C’è anche la percezione, o malinteso, che la creazione della nostra musica sia fredda e calcolata, che non ci sia vera emozione o che, magari, componiamo musica difficile solo per sentirci superiori. Molti ascoltatori e giornalisti si fanno l’idea che la mia musica non sia genuina. C’è anche un grande utilizzo del termine “pretenzioso”. Ma questa è tutta merda. Questa musica è estremamente personale e vicina al nostro essere, è importante per le nostre vite e espressione di qualcosa che è innato e astrattamente vero in noi. E asserire il contrario è in qualche modo insensato e, ad essere onesti, offensivo.
Ho sentito che Donoso ha lasciato gli Ehnahre, è vero?
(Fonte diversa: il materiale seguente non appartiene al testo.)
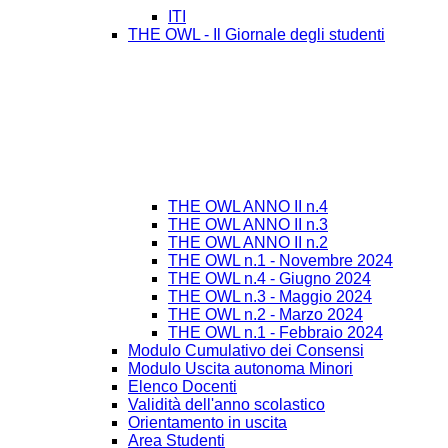
ITI
THE OWL - Il Giornale degli studenti
THE OWL ANNO II n.4
THE OWL ANNO II n.3
THE OWL ANNO II n.2
THE OWL n.1 - Novembre 2024
THE OWL n.4 - Giugno 2024
THE OWL n.3 - Maggio 2024
THE OWL n.2 - Marzo 2024
THE OWL n.1 - Febbraio 2024
Modulo Cumulativo dei Consensi
Modulo Uscita autonoma Minori
Elenco Docenti
Validità dell'anno scolastico
Orientamento in uscita
Area Studenti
Chi è dentro oggi?
Ricardo ha lasciato gli Ehnahre, ha preferito focalizzarsi sul suo lavoro solista e ci siamo separati in modo amichevole. Abbiamo ora alcuni nuovi membri, per cui siamo riusciti a tornare in carreggiata in maniera veloce. Abbiamo Brandon Terzakis alla batteria, Rich Chowenhill alla chitarra e Jared Redmond che suonerà il piano e ci aiuterà in fase di composizione.
Old Earth vede in azione anche alcuni ospiti, ti andrebbe di presentarceli e raccontarci qualcosa sulla vostra collaborazione?
Abbiamo avuto due soli ospiti su questo disco, Greg Kelley e Forbes Graham, entrambi alla tromba. Con Greg ci si conosce da parecchio, io e Ricardo lo abbiamo conosciuto suonando insieme nel circuito impro di Boston. È un musicista fantastico, vi raccomando di cercare il suo materiale solista, perché solo lì estende tutta la sua tecnica. Forbes è un nostro amico dai tempi dei Kayo Dot. Quando io e John ci siamo uniti ai Kayo Dot, Forbes era una recluta. Abbiamo, poi, lasciato la band in contemporanea, ma siamo sempre rimasti in contatto. Suono con lui anche in una band che si chiama Wild May, con Luther Gray e Kevin Frenette.
Cosa mi dici delle vostre performance live? C’è un mood o un immaginario particolare che vorreste trasmettere agli ascoltatori durante i vostri concerti?
No, nulla di specifico, non ci interessa creare una rappresentazione teatrale o qualcosa di simile. Vogliamo restare concentrati sulla musica e suonarla come l’abbiamo pensata. Se riusciamo a suonare in modo potente e a comunicare all’audience il nostro coinvolgimento emotivo nella musica, allora abbiamo ottenuto ciò che ci eravamo prefissati.
C’è qualche possibilità di vedervi in Europa e, magari, in Italia nei prossimi mesi? Con che band vi piacerebbe andare in tour?
Ci piacerebbe davvero molto venire a suonare in Europa. Avremmo dovuto venirci in autunno, ma con l’attuale situazione economica non siamo riusciti a raccogliere l’interesse e il denaro necessari per realizzarlo. Quindi abbiamo optato per un tour della costa Ovest degli States. Con l’uscita di Ricardo, però, anche questa idea è stata purtroppo accantonata. Ora, con i nuovi ragazzi nel gruppo, ci vorrà un po’ di tempo prima di riuscire a riprendere l’attività live. Per quanto riguarda le band con cui andare in tour, ci farebbe piacere chiunque volesse bere assieme a noi e non ucciderci al mattino dopo per le nostre buffonate da ubriachi. Direi, però, che i Portal sarebbero davvero una buona scelta.
Grazie mille per il tuo tempo, a te le conclusioni…
Grazie a te, spero che ci incontreremo on the road prima o poi.